Problem A. Transcribe the passage of the article on mainland China that opens with the words containing "All of these" and closes with "a cruelty-free brand.".
Problem B. From the article on mainland China, list every product type it places in the category of ordinary cosmetics.

Reading text.
++++++++++++++++++++

Mainland China

What are mainland China’s most up to date animal testing policies? And why you should boycott brands who choose to sell their products there. In this article we will look at mainland China’s current animal testing laws, and investigate why cosmetic brands who sell in mainland China are not cruelty-free.

Firstly, let’s clarify exactly what we mean by mainland China. This refers to China as the People’s Republic of China, or continental China. The territories which are excluded are:

  • Hong Kong
  • Macau
  • Taiwan

All of these territories are not under the rule of the People’s Republic of China, and therefore do not enforce their strict animal testing laws. They are nations within a nation, having their own currency, culture, flag, and legal systems.

 

China's Cosmetics Industry

China’s cosmetics industry is booming. In 2018, retail sales reached a dizzying height of almost 37 billion US dollars. You can see why foreign brands are leaping at the chance of a slice of the action, the Chinese cosmetics market is currently dominated in large by foreign brands. Brands such as Maybelline, Dior and Lancome. But what the consumers of these brands should remember is, that if a brand decides to sell on the ground in retail stores around China. They are choosing to partake in animal testing, and turn their back on any chance and being a cruelty-free brand.

What Happens When Foreign Companies Export Cosmetics To Sell In Mainland China?

Cosmetics which are exported to be sold to consumers in China are divided into two categories:

1) Ordinary Cosmetics:

  • Makeup
  • Skin care
  • Hair care
  • Nail care
  • Perfumes

 

2) Special-Use Cosmetics:

  • Hair growth products
  • Hair dye
  • Hair perm
  • Hair removal
  • Fitness
  • Deodorizing products
  • Spot removal
  • Sun block
  • Skin whitening products
  • Skin pigmentation reduction products

 

 

When a foreign cosmetics company wants to gain a foothold in the mainland China cosmetics market they must go through a lengthy process in order to get their products approved. This process does include animal testing.

++++++++++++++++++++

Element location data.
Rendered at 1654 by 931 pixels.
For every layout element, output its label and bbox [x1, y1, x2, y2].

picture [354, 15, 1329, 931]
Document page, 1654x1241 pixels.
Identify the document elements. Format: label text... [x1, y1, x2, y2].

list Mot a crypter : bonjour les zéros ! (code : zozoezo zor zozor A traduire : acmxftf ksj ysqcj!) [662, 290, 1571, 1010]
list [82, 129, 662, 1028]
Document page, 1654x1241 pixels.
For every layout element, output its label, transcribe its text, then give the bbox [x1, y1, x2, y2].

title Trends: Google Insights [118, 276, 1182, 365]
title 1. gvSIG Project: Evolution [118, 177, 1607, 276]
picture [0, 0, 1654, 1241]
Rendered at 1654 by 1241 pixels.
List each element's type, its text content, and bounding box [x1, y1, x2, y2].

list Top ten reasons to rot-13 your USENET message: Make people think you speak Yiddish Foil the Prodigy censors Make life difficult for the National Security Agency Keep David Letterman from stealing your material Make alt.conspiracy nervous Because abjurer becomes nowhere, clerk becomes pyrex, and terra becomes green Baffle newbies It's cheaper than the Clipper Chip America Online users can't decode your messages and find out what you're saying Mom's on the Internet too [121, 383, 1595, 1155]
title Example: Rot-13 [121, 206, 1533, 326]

++++++++++++++++++++

Correct response A.
All of these territories are not under the rule of the People’s Republic of China, and therefore do not enforce their strict animal testing laws. They are nations within a nation, having their own currency, culture, flag, and legal systems.

 

China's Cosmetics Industry

China’s cosmetics industry is booming. In 2018, retail sales reached a dizzying height of almost 37 billion US dollars. You can see why foreign brands are leaping at the chance of a slice of the action, the Chinese cosmetics market is currently dominated in large by foreign brands. Brands such as Maybelline, Dior and Lancome. But what the consumers of these brands should remember is, that if a brand decides to sell on the ground in retail stores around China. They are choosing to partake in animal testing, and turn their back on any chance and being a cruelty-free brand.

Correct response B.
Makeup
Skin care
Hair care
Nail care
Perfumes